**WORK INSTRUCTIONS**
Copy out the material again line by line, starting at the line that contains "kingdom: Animalia" and ending after the line that contains "common name: Rose-ringed parakeet". Include nothing outside that span.

====== DATA SUPPLIED ======

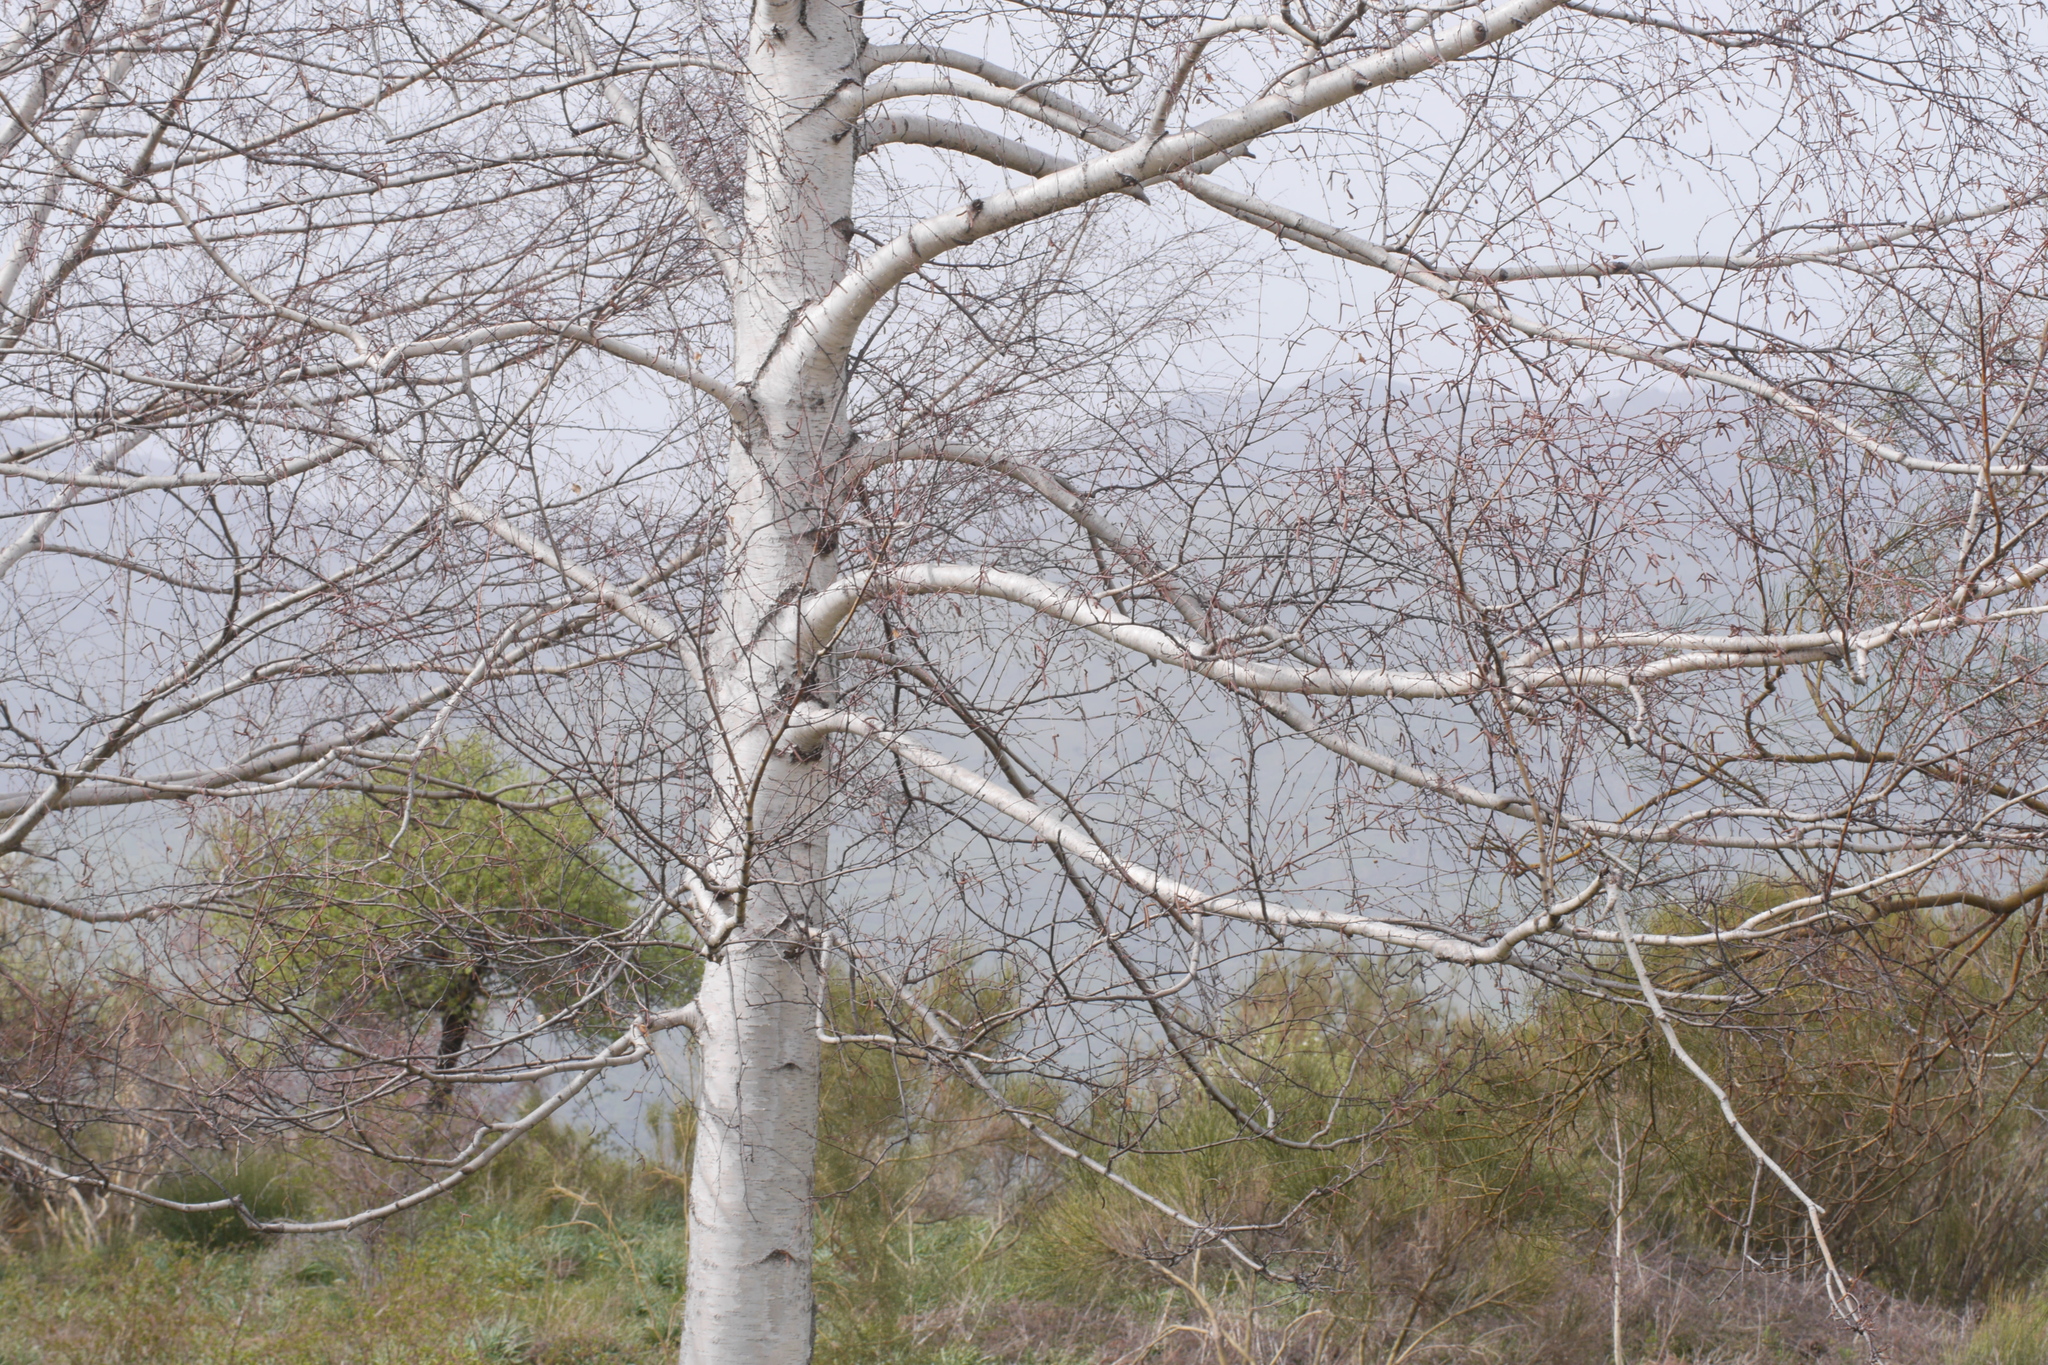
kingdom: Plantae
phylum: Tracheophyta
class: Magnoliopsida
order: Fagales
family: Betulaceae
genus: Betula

======
====== DATA SUPPLIED ======

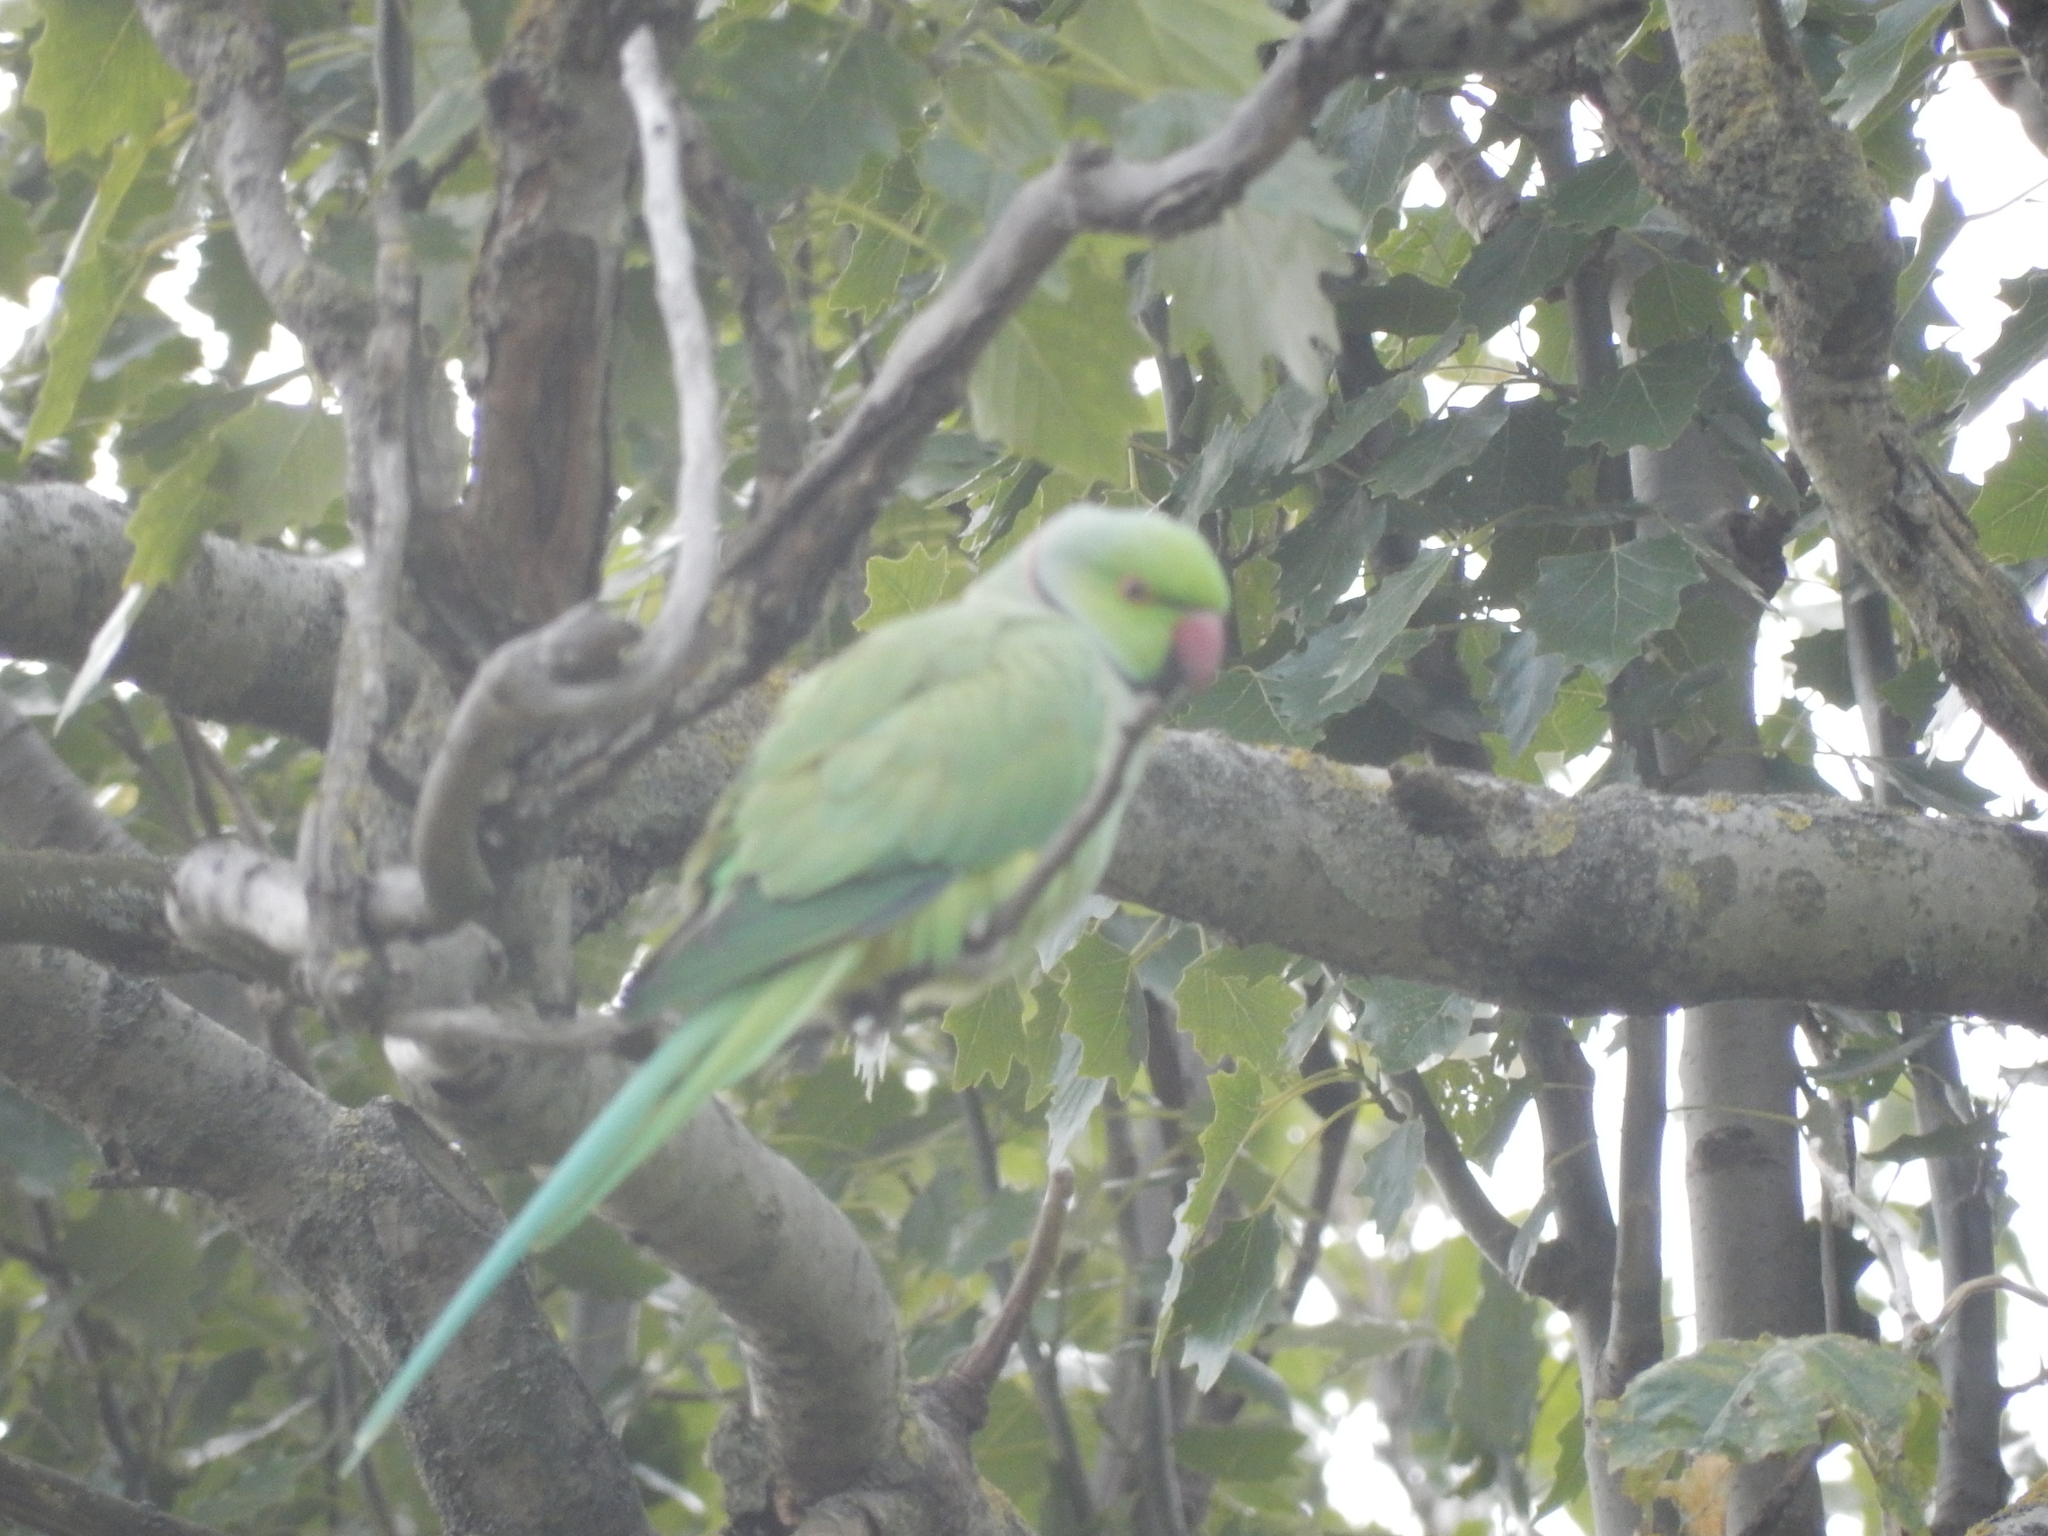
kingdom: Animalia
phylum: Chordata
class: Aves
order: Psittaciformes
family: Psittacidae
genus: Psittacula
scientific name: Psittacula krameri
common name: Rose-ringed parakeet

======

**THE REPLY**
kingdom: Animalia
phylum: Chordata
class: Aves
order: Psittaciformes
family: Psittacidae
genus: Psittacula
scientific name: Psittacula krameri
common name: Rose-ringed parakeet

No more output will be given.